PROBLEM TO SOLVE ->
Write out the lines of data below exactly as they appear, starting at the line that contains "Lasi vēl..." and ending at the line that contains "Coordenação", with both of those lines included.

(PROVIDED INFORMATION Opens)

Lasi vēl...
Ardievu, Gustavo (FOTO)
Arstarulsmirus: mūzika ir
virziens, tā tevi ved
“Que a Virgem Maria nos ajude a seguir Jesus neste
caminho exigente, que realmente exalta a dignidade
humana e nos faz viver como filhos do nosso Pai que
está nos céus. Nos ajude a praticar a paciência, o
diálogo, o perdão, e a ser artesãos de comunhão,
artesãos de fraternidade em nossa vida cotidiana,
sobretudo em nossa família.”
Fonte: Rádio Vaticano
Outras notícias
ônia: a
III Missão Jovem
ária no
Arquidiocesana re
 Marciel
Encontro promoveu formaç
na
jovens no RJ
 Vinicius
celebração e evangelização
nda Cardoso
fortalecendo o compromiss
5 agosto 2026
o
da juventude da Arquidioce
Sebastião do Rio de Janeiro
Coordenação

(PROVIDED INFORMATION Closes)
(PROVIDED INFORMATION Opens)

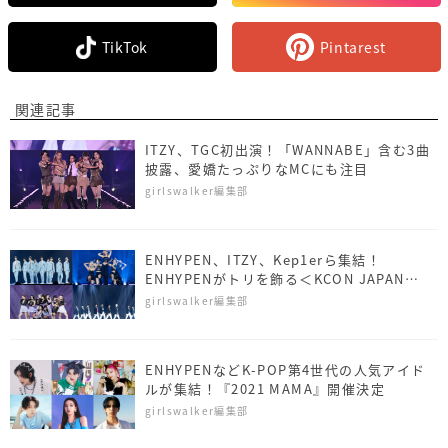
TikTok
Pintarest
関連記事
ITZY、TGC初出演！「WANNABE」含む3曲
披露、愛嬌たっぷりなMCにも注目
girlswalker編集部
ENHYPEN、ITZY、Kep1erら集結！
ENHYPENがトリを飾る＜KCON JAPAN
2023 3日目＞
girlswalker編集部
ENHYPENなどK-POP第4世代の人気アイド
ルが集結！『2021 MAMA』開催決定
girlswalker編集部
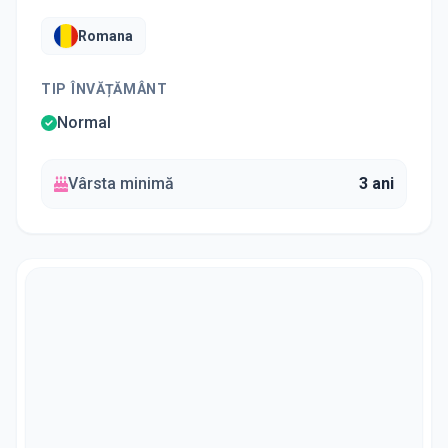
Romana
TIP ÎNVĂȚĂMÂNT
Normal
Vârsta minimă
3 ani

(PROVIDED INFORMATION Closes)
(PROVIDED INFORMATION Opens)

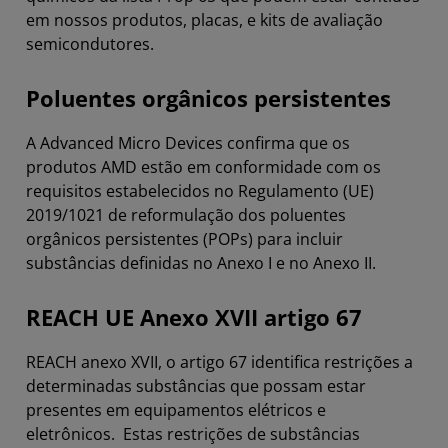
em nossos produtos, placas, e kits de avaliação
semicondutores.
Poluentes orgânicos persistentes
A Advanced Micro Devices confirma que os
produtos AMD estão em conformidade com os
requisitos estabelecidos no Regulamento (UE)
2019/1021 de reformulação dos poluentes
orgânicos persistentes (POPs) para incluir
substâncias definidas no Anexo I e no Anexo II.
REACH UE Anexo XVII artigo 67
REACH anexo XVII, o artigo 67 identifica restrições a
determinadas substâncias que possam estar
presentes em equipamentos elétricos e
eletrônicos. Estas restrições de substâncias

(PROVIDED INFORMATION Closes)

OUTPUT FOR THIS EXERCISE ->
Lasi vēl...
Ardievu, Gustavo (FOTO)
Arstarulsmirus: mūzika ir
virziens, tā tevi ved
“Que a Virgem Maria nos ajude a seguir Jesus neste
caminho exigente, que realmente exalta a dignidade
humana e nos faz viver como filhos do nosso Pai que
está nos céus. Nos ajude a praticar a paciência, o
diálogo, o perdão, e a ser artesãos de comunhão,
artesãos de fraternidade em nossa vida cotidiana,
sobretudo em nossa família.”
Fonte: Rádio Vaticano
Outras notícias
ônia: a
III Missão Jovem
ária no
Arquidiocesana re
 Marciel
Encontro promoveu formaç
na
jovens no RJ
 Vinicius
celebração e evangelização
nda Cardoso
fortalecendo o compromiss
5 agosto 2026
o
da juventude da Arquidioce
Sebastião do Rio de Janeiro
Coordenação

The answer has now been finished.